■ **Source document**:
····················
Notably absent: any index supporting `ORDER BY created_at` or `completed_at`. Every chronological query against `df.instances` requires a full table sort.

We considered using `id` as a proxy for chronological order to lean on the PK index. But `short_id()` (`src/types.rs:91-101`) keeps only the trailing 8 hex characters of a fresh UUIDv4. Fully random, no time component. So `ORDER BY id` is arbitrary, not chronological. No proxy is possible.

### Gap 2: `df.list_instances` lacks pagination and total count

Per `src/monitoring.rs:17-107`, `df.list_instances(status_filter, limit_count)`:

- Runs `SELECT id, label FROM df.instances ORDER BY created_at DESC LIMIT $N` (gated by Gap 1).
- Caps at 10 000 rows.
- Has no `OFFSET` and no total count return value.
- Enriches each row with a `client.get_instance_info(id)` call per row.

There's no canonical API a downstream client can call to render "Page X of Y".
····················
■ **Input data**:
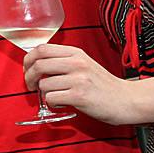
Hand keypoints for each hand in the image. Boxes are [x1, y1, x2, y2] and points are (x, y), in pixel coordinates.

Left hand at [23, 43, 145, 124]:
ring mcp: (78, 79)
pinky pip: (51, 98)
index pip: (42, 49)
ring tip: (55, 96)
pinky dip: (53, 104)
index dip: (28, 59)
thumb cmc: (103, 85)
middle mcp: (76, 63)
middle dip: (29, 77)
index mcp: (76, 53)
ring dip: (44, 93)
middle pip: (38, 64)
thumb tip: (36, 64)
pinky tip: (63, 104)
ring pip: (44, 84)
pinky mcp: (79, 96)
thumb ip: (63, 61)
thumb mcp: (84, 64)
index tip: (28, 69)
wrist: (126, 100)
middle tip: (31, 86)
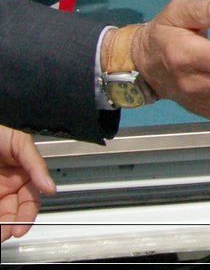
····················
■ **Questions on the material**:
#1 What four points does the bulleted list in the text on instance-listing gaps give about `df.list_instances(status_filter, limit_count)`?
#2 Continue the text on instance-listing gaps, starting after its final sentence.

■ **List of answers**:
#1
- It runs `SELECT id, label FROM df.instances ORDER BY created_at DESC LIMIT $N` (gated by Gap 1).
- It caps at 10 000 rows.
- It has no `OFFSET` and no total count return value.
- It enriches each row with a `client.get_instance_info(id)` call per row.

#2
### Gap 3: `df.list_instances` omits timestamps

The function returns `(instance_id, label, function_name, status, execution_count, output)`. It does not return `created_at`, `completed_at`, or duration. Any UI that wants to show "when did this run?" has to run a second query against `df.instances` to enrich. That's PK keyed, so it's cheap, but it's still an extra round trip on every list call. And the data is right there in the function.

## Our current workaround

In MVP, we plan to:

1. Call `df.list_instances(NULL, 200)` to fetch a bounded recent window (still gated by Gap 1, but only one sort per list call rather than one per page click).
2. Enrich via `SELECT id, created_at, completed_at FROM df.instances WHERE id = ANY($ids)`. PK keyed, fast (workaround for Gap 3).
3. Paginate on the client through the 200 row window (Prev / current page / Next, page size 20).
4. Surface a banner when the window cap is hit: *"Showing the 200 most recent instances. Extended pagination ships in a later release."*

Functional, but it caps user visible history at 200 rows and still incurs a full table sort on every list operation. We want to swap in real server side pagination as soon as the upstream supports it.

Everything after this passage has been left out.